Ihre Auswirkungen sind überall zu spüren, sie reichen von der Quasi-Einstellung des globalen Luftverkehrs bis hinein in die deutsche Provinz: Kleinere und mittelständische Unternehmen sehen sich von heute auf morgen Zwangsschließungen gegenüber, Kunden und damit Umsatz bleiben aus, es droht das wirtschaftliche Aus. 

Die Bundesregierung versucht offenbar ihr Möglichstes, (auch) die wirtschaftlichen Auswirkungen der Krise so gering wie möglich zu halten, es wird aber zweifelsohne nicht gelingen, jedes Unternehmen vor der „Pleite“ zu retten. Worauf Sie aktuell achten müssen, um sich im Falle einer Insolvenz nicht auch noch strafbar zu machen, soll Thema dieses Rechtstipps sein.

I. Wann muss man einen Insolvenzantrag stellen?

Nach § 15a InsO macht sich strafbar, wer als Mitglied des Vertretungsorgans einer juristischen Person oder als ihr Abwickler im Falle der Zahlungsunfähigkeit oder Überschuldung der juristischen Person nicht ohne schuldhaftes Zögern, spätestens aber drei Wochen nach Eintritt der Zahlungsunfähigkeit oder der Überschuldung, einen Antrag auf Eröffnung des Insolvenzverfahrens stellt. Eine solche Insolvenzverschleppung kann mit Freiheitsstrafe bis zu 3 Jahren oder mit Geldstrafe bestraft werden.

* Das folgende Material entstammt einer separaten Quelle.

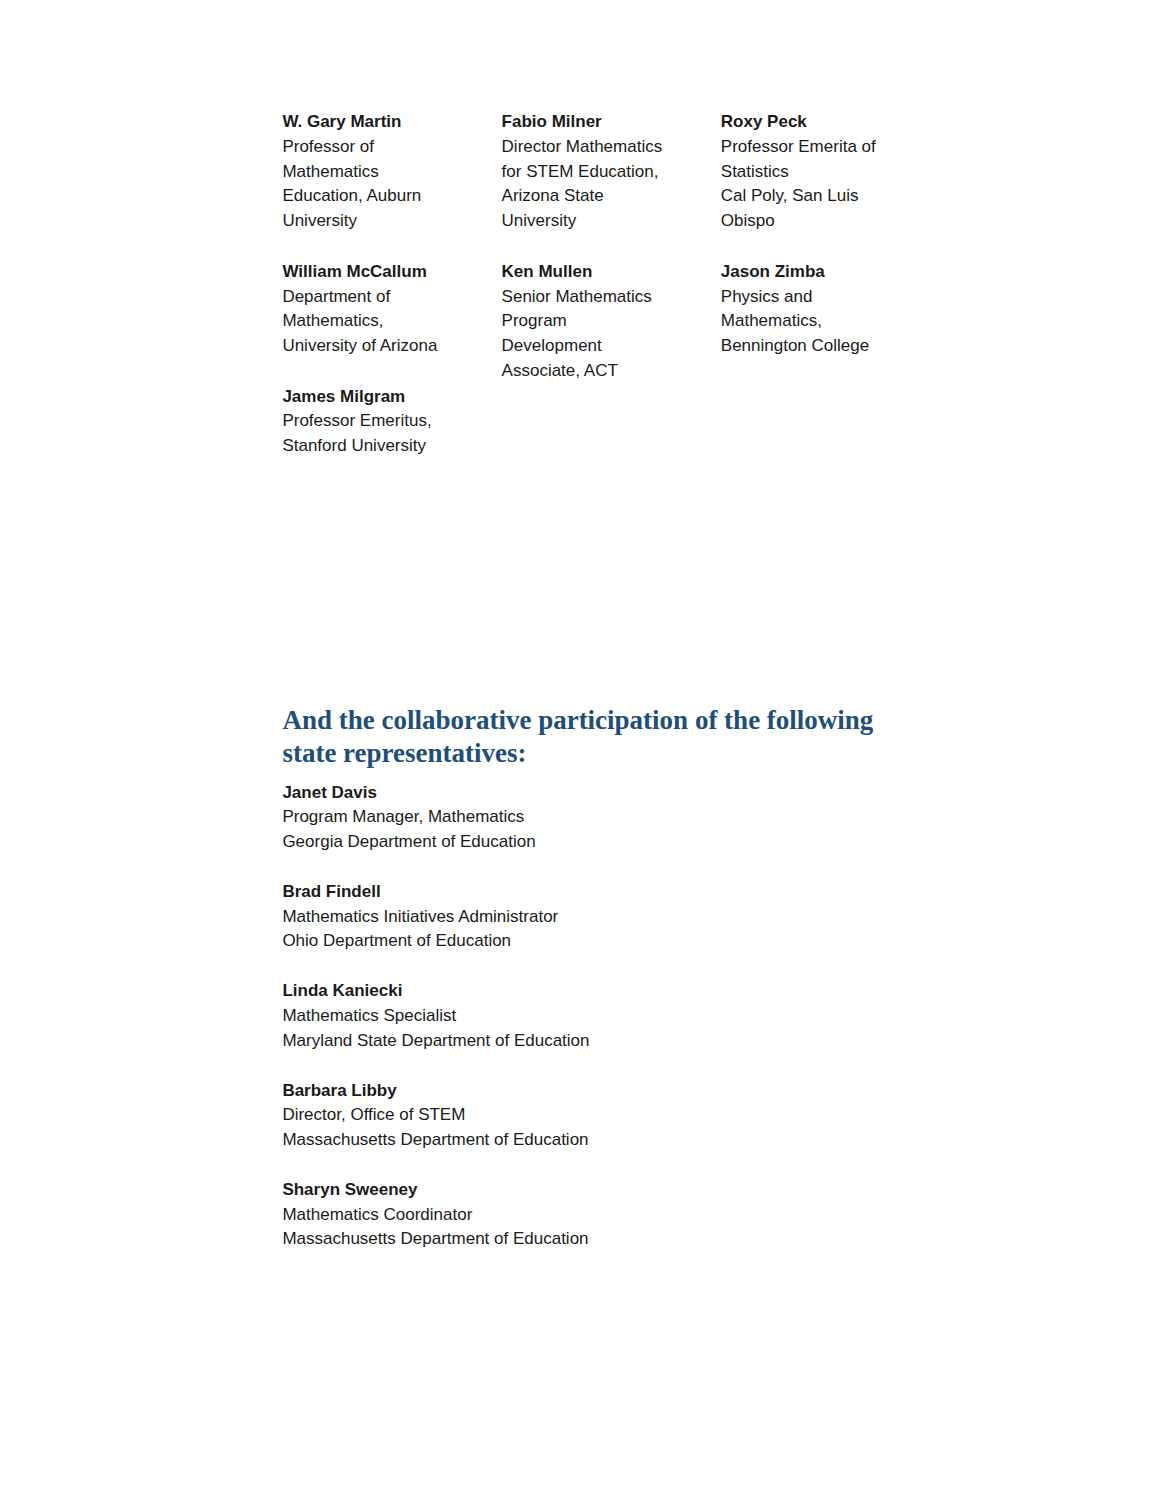W. Gary Martin
Professor of Mathematics Education, Auburn University
William McCallum
Department of Mathematics, University of Arizona
James Milgram
Professor Emeritus, Stanford University
Fabio Milner
Director Mathematics for STEM Education, Arizona State University
Ken Mullen
Senior Mathematics Program Development Associate, ACT
Roxy Peck
Professor Emerita of Statistics
Cal Poly, San Luis Obispo
Jason Zimba
Physics and Mathematics, Bennington College
And the collaborative participation of the following state representatives:
Janet Davis
Program Manager, Mathematics
Georgia Department of Education
Brad Findell
Mathematics Initiatives Administrator
Ohio Department of Education
Linda Kaniecki
Mathematics Specialist
Maryland State Department of Education
Barbara Libby
Director, Office of STEM
Massachusetts Department of Education
Sharyn Sweeney
Mathematics Coordinator
Massachusetts Department of Education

Eine sog. Zahlungsunfähigkeit liegt nach § 17 Abs. 2 InsO dann vor, wenn der Schuldner nicht mehr in der Lage ist, seine fälligen Zahlungspflichten zu erfüllen. Die Rechtsprechung geht im Grundsatz davon aus, dass schon dann eine Zahlungsunfähigkeit anzunehmen ist, wenn der Schuldner mehr als 10 % seiner Verbindlichkeiten nicht mehr erfüllen kann.

Praxistipp: Das nunmehr in Kraft getretene Gesetz der Bundesregierung enthält auch Regelungen dazu, unter welchen Voraussetzungen Unternehmen Zahlungen auf bestimmte Forderungen zurückhalten dürfen. Diese Sonderregelungen müssen bei der Frage, ob überhaupt eine Zahlungsunfähigkeit eingetreten ist, immer besonders geprüft werden.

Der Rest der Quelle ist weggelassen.